MANKATO, Minn. (KEYC) — At a Monday night rehearsal in Saints Peter and Paul Church, musicians are masked and each have their own music stand, six feet apart.
These details will remind Sunday’s scaled-down, socially-distanced audience of a year we couldn’t share the magic of music together, when they watch from the pews the Mankato Symphony Orchestra’s first live concert in 16 months.
“Expect to listen to some beautiful classics,” MSO executive director Bethel Balge said. “We have great soloists, and then we have our conductor, of course, our guest conductor Silver Ainomae.”
A professional cellist with the Minnesota Orchestra, Silver Ainomae returns to Mankato for the already sold-out show.
“As a performer, it’s only been a couple of times since last March that I’ve been in front of an audience,” Ainomae said. “And obviously we’ve missed that. We’ve missed the audience reaction.”
Ainomae says live-streamed concerts and other virtual performances are a silver lining derived from the pandemic, but a live concert just can’t be replicated.
“When you’re in a hall, you can choose where you focus. You can kind of choose and connect what you’re hearing and just focus on a section or focus on certain musicians.
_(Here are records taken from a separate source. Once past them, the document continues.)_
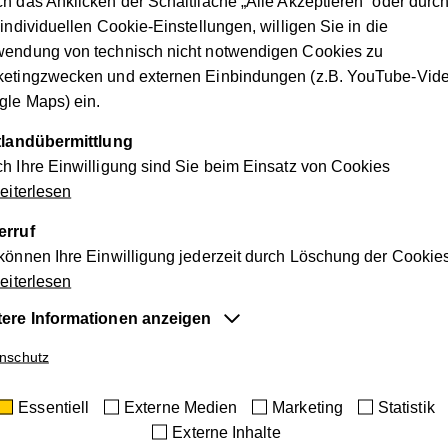
h das Anklicken der Schaltfläche „Alle Akzeptieren“ oder durc
 individuellen Cookie-Einstellungen, willigen Sie in die
wendung von technisch nicht notwendigen Cookies zu
ketingzwecken und externen Einbindungen (z.B. YouTube-Vide
le Maps) ein.
ttlandübermittlung
h Ihre Einwilligung sind Sie beim Einsatz von Cookies
iterlesen
erruf
können Ihre Einwilligung jederzeit durch Löschung der Cookie
hen Bildung wird die Bedeutung des „Risky Play“ wieder mehr in
iterlesen
die herausfordernde und mit Risiko verbundene Spielmöglichkei
tere Informationen anzeigen
n und Bewältigen von Situationen, das Treffen von Entschei
Handeln entstehen können, gefördert. Dies trägt maßgeblich z
entiell
nschutz
 Zulassen des riskanten Spiels befinden sich pädagogische Fac
e Cookies sind für die der Webseite zugrundeliegenden Vorg
Zulassen möglichst vieler Freiheiten und dem Bieten eines ge
Essentiell
Externe Medien
Marketing
Statistik
tig und unterstützen wichtige Funktionen wie den technischen
Externe Inhalte
ieb der Webseite, um sicherzustellen, dass sie so funktioniert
When it’s being broadcasted to you, those decisions are kind of already made,” Ainomae said. “So for a lot of people, I imagine, it’s just that personal connection.”
Balge says performers are on the edge of their seats, eager to once again play together, and in the company of their community.
“The energy that you get and feed on from an audience is something that we don’t have,” Balge said. “And that’s probably the greatest joy about coming together for this concert on the 25th is to renew that energy and to remember what that was like.”
MSO’s concert at 4 p.m. on Sunday, April 25 is sold out. The performance will be professionally recorded and available later on the orchestra’s website.